Research Writer Interview With Vincent
Research Is An Algorithm
Who are you?
My name is Vincent. I am a writer currently living in Southeastern Pennsylvania, though I have lived in a number of cities around the country, the most well known being Portland and New York. I have a wide range of interests including martial arts, magic, piano, Italian and American Sign Language. My academic background is in Psychology, having attained my Bachelor's of Science in the field back in 2012.
What is your writing experience?
I have been working as a freelance academic writer for the past year and a half. The majority of my work comes from nursing students completing their Bachelor's degrees. Due to a nursing shortage, the United States recruits a large number of foreign nurses, however, many of these nurses only have their Associate's degrees, and most facilities in the United States would prefer a Bachelor's. So, what does a nurse who has a family, works 50 hours a week, and makes $40/hour do when she is told to go back to school full time and complete coursework in a language she does not speak natively? She hires me.
How do your interests improve your writing?
As I mentioned, I have a wide range of interests. I find hobbies are like languages: the more of them one learns, the easier it becomes to add new ones. Though the bulk of writing I do is in the field of nursing, I am often expected to write on a variety of different subjects ranging from economics to chemistry. Even within nursing, a number of different topics come up in which I must be willing to learn. I have taken classes on medical terminology, spiritual sensitivity in patient care, and nursing administration and managerial skills. Having a wide range of interests provides me with the flexibility of thinking and the understanding of research to allow me to tackle assignments in any field.
Why are you an excellent research writer?
Because I understand that research is an algorithm. While each assignment is different, the methods for success remain the same. Accessing pertinent academic sources, looking for overlapping trends within them, and figuring out how to best structure points to support a thesis: these actions become second nature with practice and are crucial to research writing. Even training the eyes to efficiently skim a scientific journal article is a skill that can be applied time and again in research writing. These are traits that I have honed and that allow me to be an excellent research writer.
Finally, it is important to note that the client is always right. This is, after all, a business.

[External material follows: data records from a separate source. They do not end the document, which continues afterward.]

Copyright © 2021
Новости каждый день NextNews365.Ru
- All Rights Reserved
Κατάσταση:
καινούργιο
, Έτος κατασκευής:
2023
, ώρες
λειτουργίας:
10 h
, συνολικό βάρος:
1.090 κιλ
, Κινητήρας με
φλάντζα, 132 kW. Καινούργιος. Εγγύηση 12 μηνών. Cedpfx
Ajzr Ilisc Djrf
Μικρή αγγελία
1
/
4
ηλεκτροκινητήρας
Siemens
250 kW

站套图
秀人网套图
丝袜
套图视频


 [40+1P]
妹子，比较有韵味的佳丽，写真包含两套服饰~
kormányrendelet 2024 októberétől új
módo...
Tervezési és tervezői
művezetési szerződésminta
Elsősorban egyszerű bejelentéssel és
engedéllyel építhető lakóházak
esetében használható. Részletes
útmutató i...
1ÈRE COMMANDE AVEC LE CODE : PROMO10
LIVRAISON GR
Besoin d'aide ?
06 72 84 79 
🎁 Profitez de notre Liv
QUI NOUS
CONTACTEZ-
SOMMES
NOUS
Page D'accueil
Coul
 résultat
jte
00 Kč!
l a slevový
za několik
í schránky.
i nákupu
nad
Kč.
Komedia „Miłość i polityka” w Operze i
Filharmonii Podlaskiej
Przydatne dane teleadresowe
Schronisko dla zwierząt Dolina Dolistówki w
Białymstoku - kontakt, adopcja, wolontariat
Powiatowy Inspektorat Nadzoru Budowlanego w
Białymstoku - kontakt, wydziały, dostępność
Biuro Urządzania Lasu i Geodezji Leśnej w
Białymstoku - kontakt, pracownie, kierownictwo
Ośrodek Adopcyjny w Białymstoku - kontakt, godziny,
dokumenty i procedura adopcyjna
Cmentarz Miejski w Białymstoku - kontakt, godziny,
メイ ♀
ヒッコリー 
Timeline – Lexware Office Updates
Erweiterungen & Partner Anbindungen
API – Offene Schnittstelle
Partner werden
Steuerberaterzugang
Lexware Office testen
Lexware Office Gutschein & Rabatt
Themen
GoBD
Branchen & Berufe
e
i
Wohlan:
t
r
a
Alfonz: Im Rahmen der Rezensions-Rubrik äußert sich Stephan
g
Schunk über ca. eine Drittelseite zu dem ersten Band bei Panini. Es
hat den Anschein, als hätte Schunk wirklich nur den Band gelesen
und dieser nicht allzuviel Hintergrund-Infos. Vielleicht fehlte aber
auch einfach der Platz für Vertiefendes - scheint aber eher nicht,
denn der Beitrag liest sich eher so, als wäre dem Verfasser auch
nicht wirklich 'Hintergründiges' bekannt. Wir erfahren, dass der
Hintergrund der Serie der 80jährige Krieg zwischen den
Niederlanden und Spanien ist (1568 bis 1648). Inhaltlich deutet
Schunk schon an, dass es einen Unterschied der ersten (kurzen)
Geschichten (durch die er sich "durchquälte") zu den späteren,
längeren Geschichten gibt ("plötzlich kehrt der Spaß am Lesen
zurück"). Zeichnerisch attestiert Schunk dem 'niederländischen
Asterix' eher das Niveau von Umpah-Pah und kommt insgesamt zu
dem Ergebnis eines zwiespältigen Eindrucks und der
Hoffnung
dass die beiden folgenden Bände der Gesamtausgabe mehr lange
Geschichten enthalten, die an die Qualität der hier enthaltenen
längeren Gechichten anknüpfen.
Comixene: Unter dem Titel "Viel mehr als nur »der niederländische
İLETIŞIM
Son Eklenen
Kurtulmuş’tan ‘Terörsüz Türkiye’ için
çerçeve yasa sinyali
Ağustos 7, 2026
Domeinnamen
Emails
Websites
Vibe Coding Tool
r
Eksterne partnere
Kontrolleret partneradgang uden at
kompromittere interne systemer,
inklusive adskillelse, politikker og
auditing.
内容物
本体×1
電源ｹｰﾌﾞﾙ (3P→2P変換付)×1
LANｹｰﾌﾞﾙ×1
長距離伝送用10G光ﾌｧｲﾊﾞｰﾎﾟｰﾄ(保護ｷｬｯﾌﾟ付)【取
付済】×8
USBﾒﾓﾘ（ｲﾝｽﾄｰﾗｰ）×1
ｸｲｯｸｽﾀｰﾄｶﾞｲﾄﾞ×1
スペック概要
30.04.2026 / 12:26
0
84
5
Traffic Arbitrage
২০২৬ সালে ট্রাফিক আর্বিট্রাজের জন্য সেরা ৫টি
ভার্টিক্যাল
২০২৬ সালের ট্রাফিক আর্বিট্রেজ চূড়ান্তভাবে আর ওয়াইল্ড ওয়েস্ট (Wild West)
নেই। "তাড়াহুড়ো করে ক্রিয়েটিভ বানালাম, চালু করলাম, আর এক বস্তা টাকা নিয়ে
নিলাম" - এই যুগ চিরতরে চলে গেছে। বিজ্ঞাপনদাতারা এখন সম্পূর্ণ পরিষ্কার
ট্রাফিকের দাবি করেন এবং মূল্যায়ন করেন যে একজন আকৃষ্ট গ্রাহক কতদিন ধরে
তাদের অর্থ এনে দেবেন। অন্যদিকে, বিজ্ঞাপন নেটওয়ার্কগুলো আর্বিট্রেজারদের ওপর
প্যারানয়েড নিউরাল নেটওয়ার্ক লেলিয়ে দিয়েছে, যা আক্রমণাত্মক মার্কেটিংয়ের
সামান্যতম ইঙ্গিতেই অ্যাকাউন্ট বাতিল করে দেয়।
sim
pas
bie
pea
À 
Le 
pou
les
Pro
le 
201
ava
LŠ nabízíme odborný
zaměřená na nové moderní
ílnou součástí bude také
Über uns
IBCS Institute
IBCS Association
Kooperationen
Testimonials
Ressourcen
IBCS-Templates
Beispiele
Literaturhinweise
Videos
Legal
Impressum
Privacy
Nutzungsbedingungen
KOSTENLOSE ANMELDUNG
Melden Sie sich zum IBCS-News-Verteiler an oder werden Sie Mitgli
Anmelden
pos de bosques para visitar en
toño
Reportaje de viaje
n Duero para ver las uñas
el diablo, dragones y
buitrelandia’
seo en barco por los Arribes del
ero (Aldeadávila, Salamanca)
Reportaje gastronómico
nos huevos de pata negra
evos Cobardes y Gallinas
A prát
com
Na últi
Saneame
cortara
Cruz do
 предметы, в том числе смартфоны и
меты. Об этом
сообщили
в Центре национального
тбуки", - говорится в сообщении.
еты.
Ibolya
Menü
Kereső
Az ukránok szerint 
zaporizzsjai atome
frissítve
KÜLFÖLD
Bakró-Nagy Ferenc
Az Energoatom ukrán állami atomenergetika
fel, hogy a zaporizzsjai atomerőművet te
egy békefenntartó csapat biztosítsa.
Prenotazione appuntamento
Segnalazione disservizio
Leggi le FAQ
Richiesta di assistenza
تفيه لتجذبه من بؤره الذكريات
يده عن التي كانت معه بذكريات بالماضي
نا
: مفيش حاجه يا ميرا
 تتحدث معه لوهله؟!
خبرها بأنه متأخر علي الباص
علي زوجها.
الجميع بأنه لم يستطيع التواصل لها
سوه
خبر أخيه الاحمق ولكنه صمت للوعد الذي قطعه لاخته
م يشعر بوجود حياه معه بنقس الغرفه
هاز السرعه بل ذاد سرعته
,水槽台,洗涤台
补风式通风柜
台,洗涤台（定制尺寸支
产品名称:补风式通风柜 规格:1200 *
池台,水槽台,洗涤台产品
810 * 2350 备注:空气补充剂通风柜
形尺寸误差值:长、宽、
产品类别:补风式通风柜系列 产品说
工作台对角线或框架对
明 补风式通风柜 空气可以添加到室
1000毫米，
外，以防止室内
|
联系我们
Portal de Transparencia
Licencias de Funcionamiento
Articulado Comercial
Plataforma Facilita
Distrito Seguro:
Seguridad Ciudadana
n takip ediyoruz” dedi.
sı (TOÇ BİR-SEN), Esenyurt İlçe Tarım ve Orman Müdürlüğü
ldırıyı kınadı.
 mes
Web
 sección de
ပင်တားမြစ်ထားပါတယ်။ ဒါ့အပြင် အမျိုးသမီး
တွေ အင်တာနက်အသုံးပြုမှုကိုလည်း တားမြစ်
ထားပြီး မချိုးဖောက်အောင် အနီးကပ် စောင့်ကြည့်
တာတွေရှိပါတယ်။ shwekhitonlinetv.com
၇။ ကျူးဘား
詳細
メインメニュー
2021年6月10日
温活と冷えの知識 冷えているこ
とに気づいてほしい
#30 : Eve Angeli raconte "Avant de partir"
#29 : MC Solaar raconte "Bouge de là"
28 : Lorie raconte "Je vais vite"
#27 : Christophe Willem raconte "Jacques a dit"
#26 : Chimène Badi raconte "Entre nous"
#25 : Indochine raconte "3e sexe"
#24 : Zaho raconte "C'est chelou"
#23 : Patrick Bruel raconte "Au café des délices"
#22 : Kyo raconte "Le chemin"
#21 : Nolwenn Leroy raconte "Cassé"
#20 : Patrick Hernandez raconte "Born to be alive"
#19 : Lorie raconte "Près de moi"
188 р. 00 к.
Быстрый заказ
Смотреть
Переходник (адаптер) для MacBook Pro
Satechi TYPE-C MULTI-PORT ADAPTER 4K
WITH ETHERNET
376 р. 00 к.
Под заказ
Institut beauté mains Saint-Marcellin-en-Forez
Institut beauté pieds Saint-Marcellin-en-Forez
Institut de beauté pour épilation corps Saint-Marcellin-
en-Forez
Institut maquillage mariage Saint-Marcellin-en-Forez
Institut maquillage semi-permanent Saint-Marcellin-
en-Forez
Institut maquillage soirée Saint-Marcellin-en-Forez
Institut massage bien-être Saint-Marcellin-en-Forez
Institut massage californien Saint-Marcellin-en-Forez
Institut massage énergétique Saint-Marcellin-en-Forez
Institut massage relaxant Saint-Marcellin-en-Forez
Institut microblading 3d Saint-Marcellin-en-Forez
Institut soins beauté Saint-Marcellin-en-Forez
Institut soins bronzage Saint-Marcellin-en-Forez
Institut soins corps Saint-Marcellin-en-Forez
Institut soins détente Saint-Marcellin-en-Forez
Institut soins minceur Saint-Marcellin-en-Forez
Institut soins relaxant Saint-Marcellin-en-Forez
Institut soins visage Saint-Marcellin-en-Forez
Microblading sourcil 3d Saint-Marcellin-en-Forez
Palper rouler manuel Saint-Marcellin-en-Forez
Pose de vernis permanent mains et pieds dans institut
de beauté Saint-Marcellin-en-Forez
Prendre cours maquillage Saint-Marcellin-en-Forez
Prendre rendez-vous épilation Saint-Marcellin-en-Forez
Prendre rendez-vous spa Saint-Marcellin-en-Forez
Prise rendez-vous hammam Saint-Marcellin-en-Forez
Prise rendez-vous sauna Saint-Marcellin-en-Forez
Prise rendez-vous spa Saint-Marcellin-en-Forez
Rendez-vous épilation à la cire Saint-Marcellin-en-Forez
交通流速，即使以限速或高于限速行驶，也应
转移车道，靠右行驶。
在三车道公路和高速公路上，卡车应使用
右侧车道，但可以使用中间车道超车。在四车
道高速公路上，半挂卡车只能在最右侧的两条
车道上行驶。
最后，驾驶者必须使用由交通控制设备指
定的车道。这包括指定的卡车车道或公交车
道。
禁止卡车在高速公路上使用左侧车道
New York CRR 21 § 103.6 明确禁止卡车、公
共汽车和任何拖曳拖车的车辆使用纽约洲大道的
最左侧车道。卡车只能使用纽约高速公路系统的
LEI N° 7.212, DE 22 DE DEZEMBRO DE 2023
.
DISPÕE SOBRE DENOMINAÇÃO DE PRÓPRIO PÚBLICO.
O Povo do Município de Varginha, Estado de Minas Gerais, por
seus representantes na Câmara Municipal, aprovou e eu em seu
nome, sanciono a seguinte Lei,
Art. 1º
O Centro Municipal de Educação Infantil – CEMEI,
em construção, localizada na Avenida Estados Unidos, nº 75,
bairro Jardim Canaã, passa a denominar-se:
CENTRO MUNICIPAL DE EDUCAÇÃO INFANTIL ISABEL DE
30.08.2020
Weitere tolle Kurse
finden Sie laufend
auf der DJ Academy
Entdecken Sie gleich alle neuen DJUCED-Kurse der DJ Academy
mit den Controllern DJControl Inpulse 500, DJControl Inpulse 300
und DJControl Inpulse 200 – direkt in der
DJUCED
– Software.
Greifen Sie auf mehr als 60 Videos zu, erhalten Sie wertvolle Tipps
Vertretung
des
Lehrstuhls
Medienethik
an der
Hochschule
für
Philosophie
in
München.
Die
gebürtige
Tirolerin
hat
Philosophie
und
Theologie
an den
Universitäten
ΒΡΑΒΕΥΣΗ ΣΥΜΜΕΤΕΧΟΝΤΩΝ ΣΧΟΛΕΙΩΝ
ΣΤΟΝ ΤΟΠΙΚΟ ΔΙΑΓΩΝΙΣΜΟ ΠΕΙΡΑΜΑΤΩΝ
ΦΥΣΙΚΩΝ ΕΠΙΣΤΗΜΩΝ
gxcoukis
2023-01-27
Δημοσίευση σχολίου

The truly difficult skill to being a good research writer, the part that separates the decent from the excellent, is the ability to handle criticism and feedback. I have had clients come back to me asking for things such as changing the heading of an paper to say "introduction" in bold because that is how their teacher likes it. Though I know their teacher is using an outdated APA style guide, it does no good for anyone if I argue. Instead, in these situations, I thank the client for the feedback and make the requested changes because, ultimately, they are paying me and deserve to have their feedback heard.
How do you stave off burn out?
This is something that I have heard of academic writers experiencing, and that I am grateful I have not felt. The more I write, the better I feel about writing. Since I am honing my skill, the process becomes easier. I live a healthy lifestyle and approach situations with a positive mindset, which goes a long way toward increasing endurance. This would be my best guess as to why I have not experienced burn out.